Stored data entries
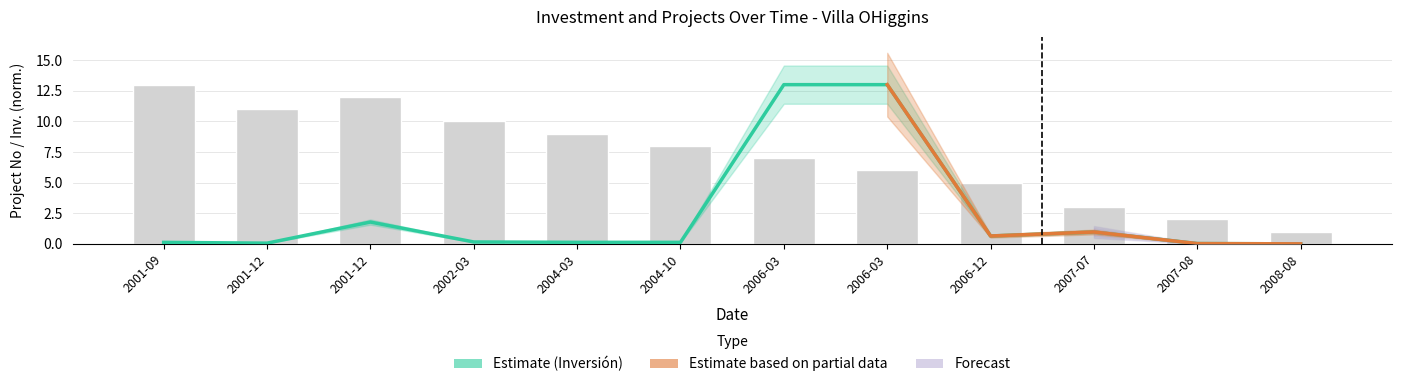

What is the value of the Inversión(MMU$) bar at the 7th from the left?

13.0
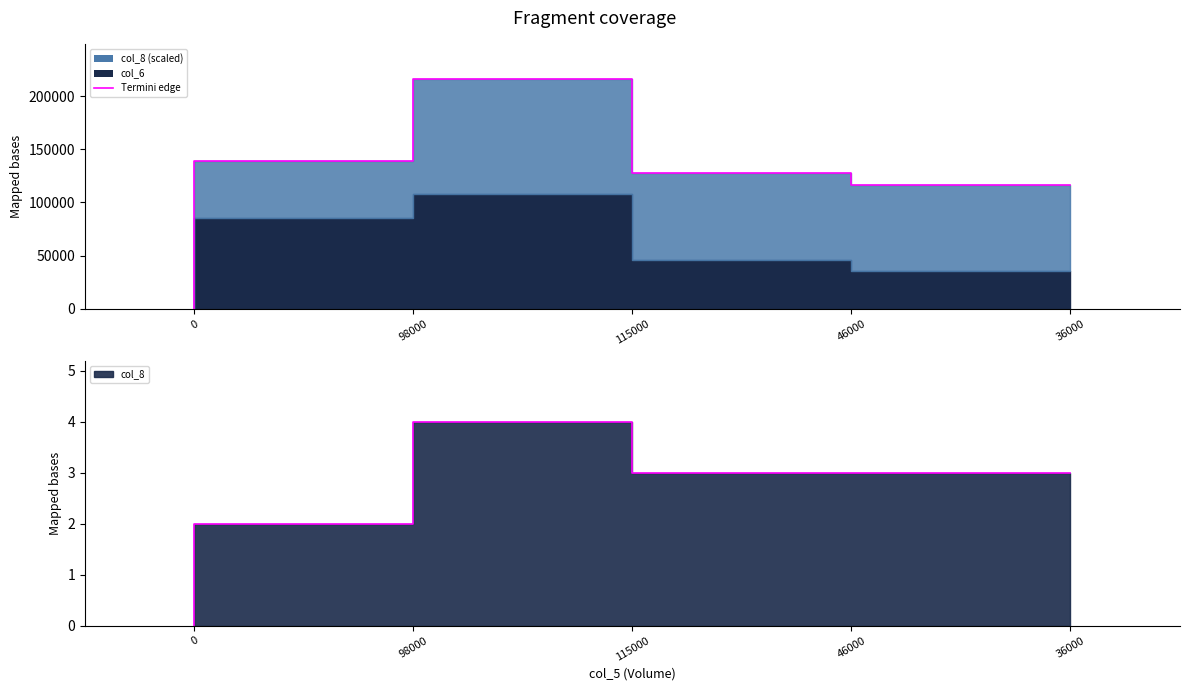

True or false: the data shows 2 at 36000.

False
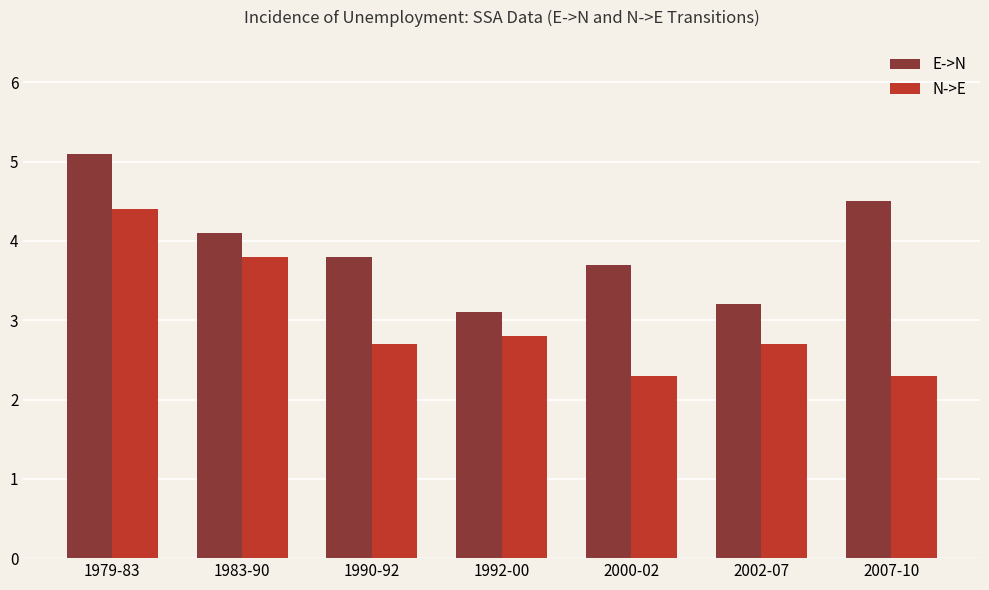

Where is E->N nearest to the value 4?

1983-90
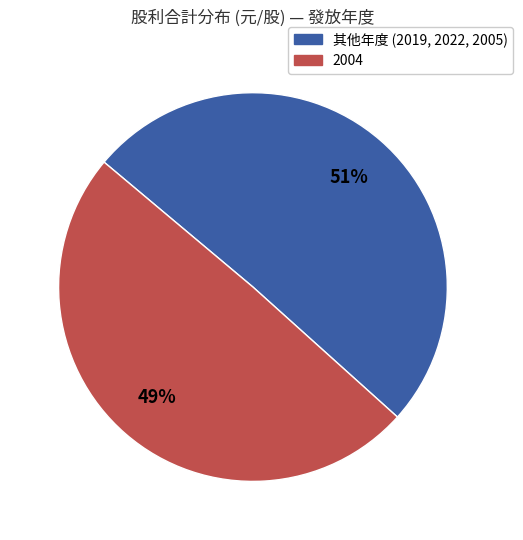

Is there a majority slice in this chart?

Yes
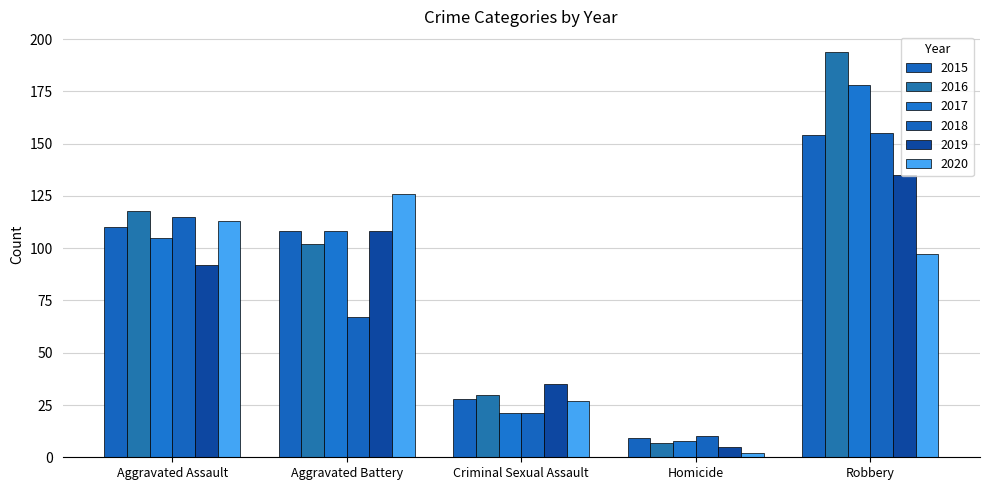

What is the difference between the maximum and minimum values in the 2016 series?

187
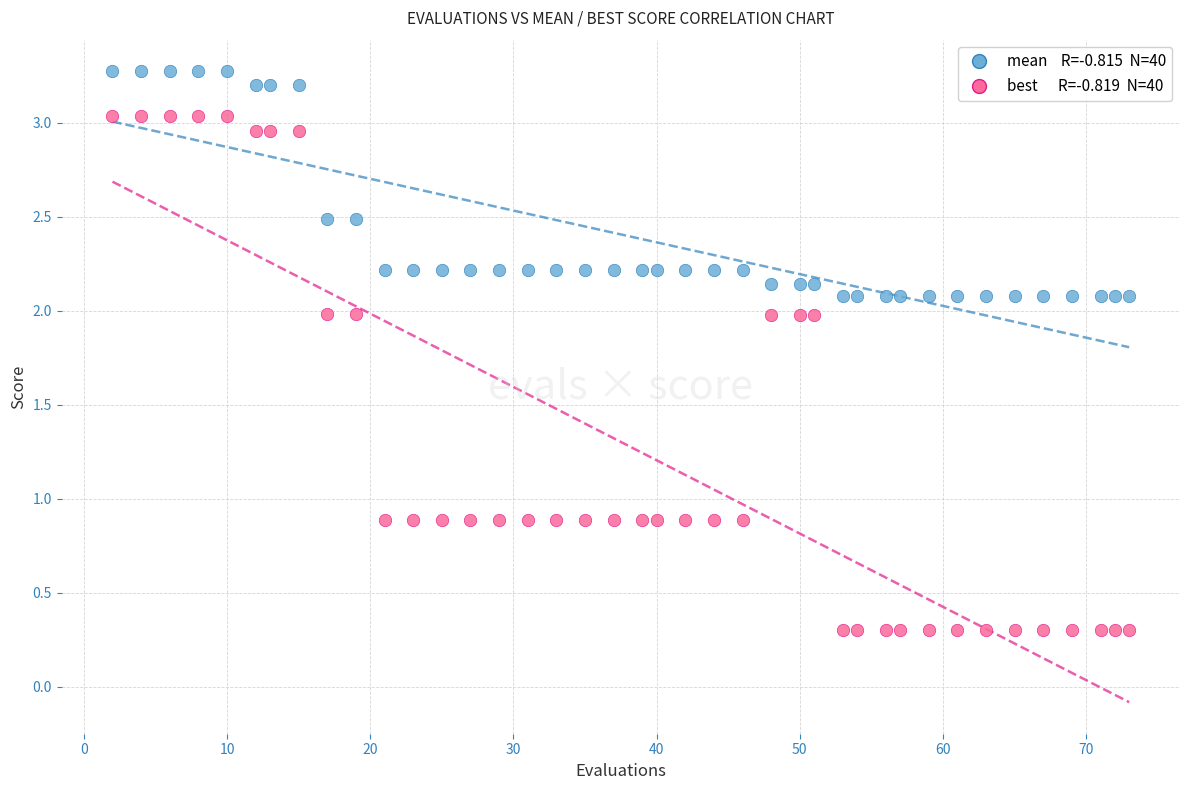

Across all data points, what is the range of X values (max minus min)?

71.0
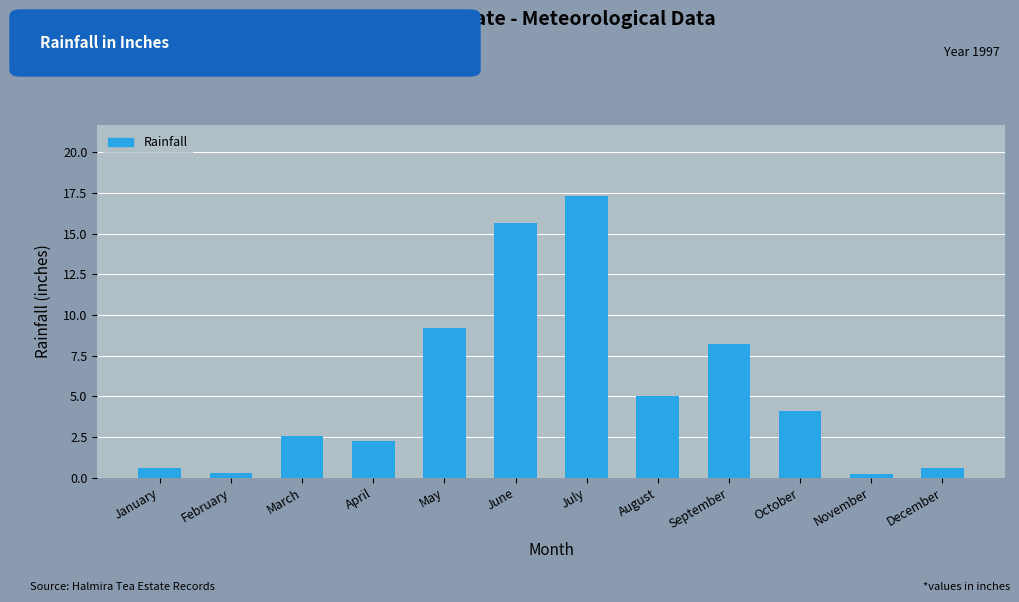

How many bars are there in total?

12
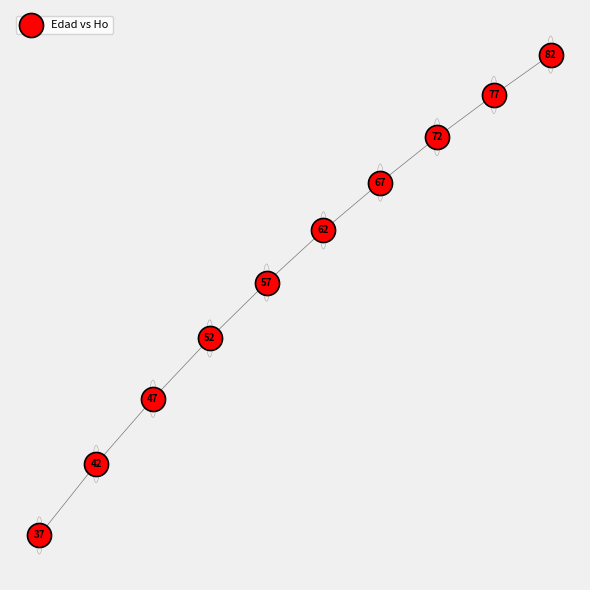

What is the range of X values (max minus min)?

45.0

* **REQUEST**:
Copy the records word for word, from the line containing "Where is E->N nearest to the value 4?" through the end of the records, both ends included, leaving out the pictures.

* **EXERCISE SOLUTION**:
Where is E->N nearest to the value 4?

1983-90

Is there a majority slice in this chart?

Yes

What is the difference between the maximum and minimum values in the 2016 series?

187

Across all data points, what is the range of X values (max minus min)?

71.0

How many bars are there in total?

12

What is the range of X values (max minus min)?

45.0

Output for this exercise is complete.